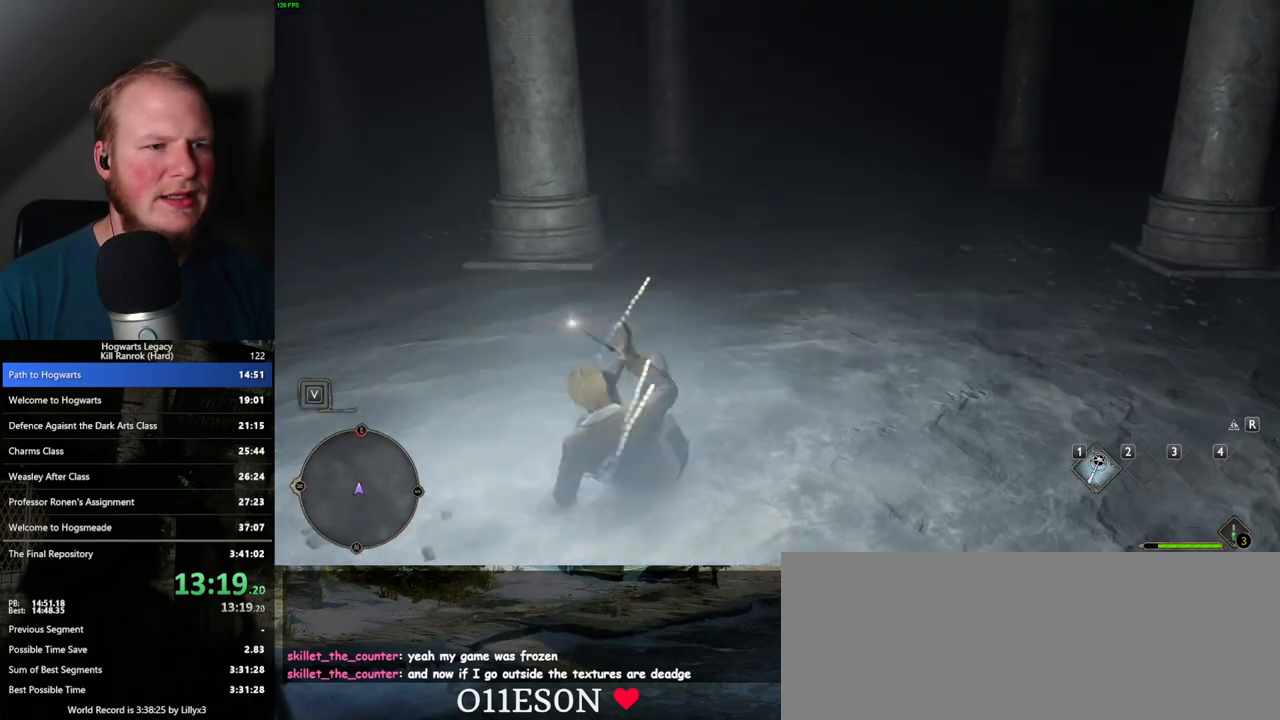
{"keys": ["w"], "mouse": [], "events": []}
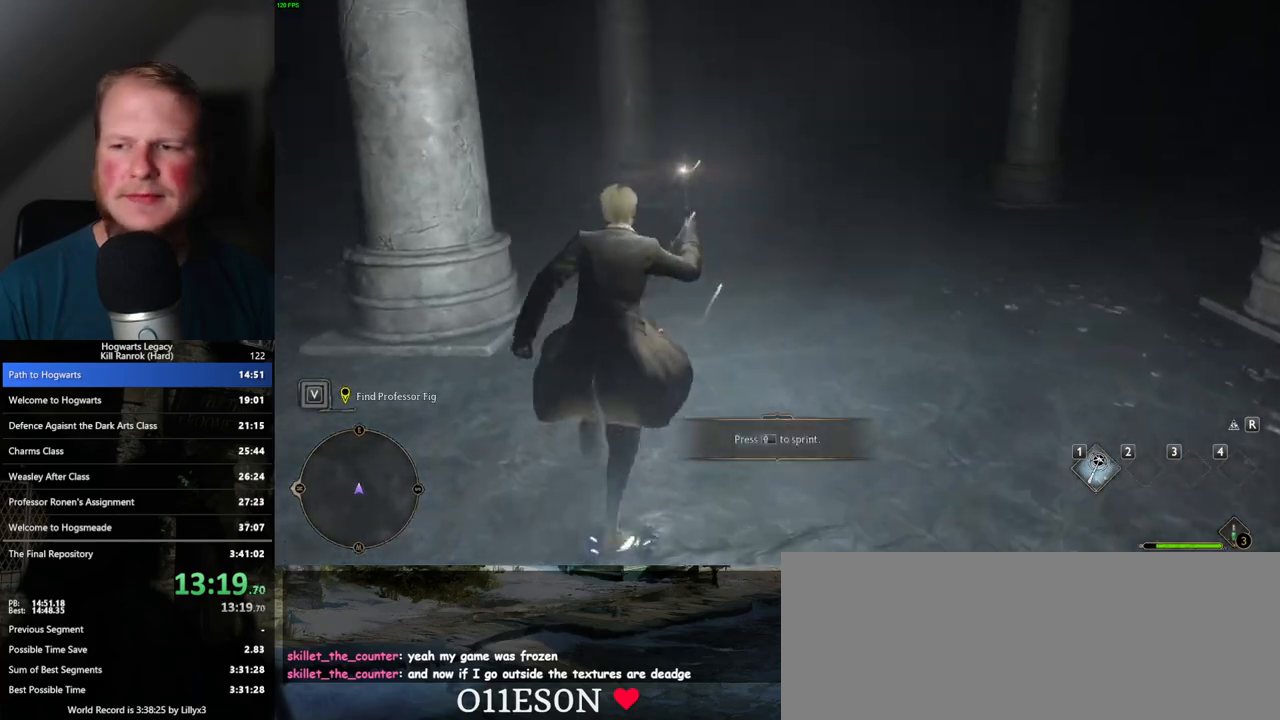
{"keys": ["w"], "mouse": [], "events": []}
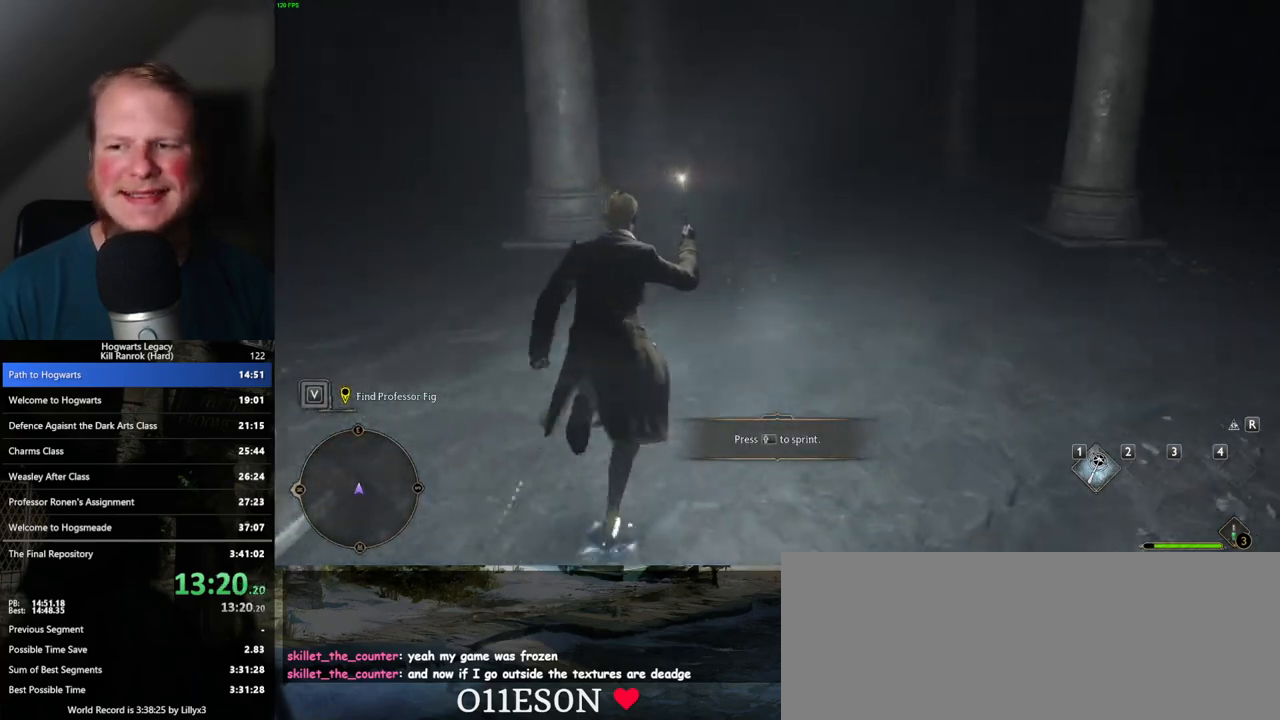
{"keys": ["w"], "mouse": [], "events": []}
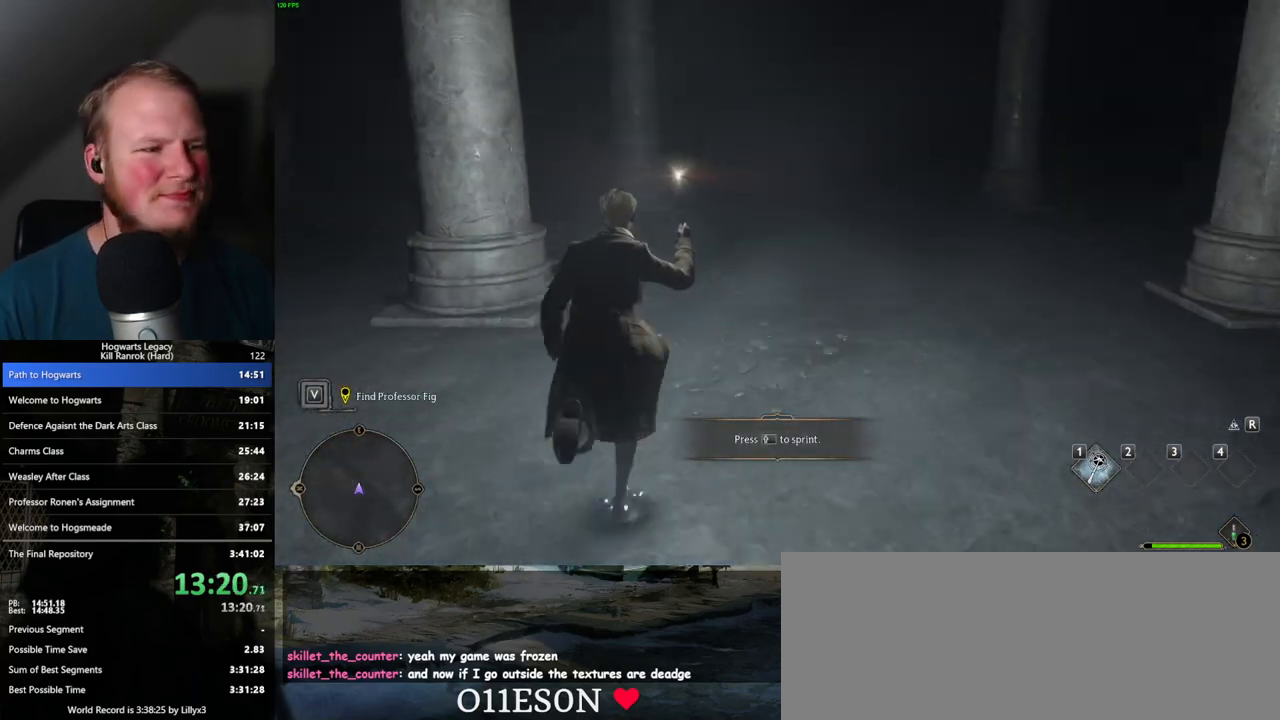
{"keys": ["w"], "mouse": [], "events": []}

• ACTION ITEM: Provide the listing above once more, exactly, with the pictures removed.

• RESULT OF THIS EXERCISE:
{"keys": ["w"], "mouse": [], "events": []}
{"keys": ["w"], "mouse": [], "events": []}
{"keys": ["w"], "mouse": [], "events": []}
{"keys": ["w"], "mouse": [], "events": []}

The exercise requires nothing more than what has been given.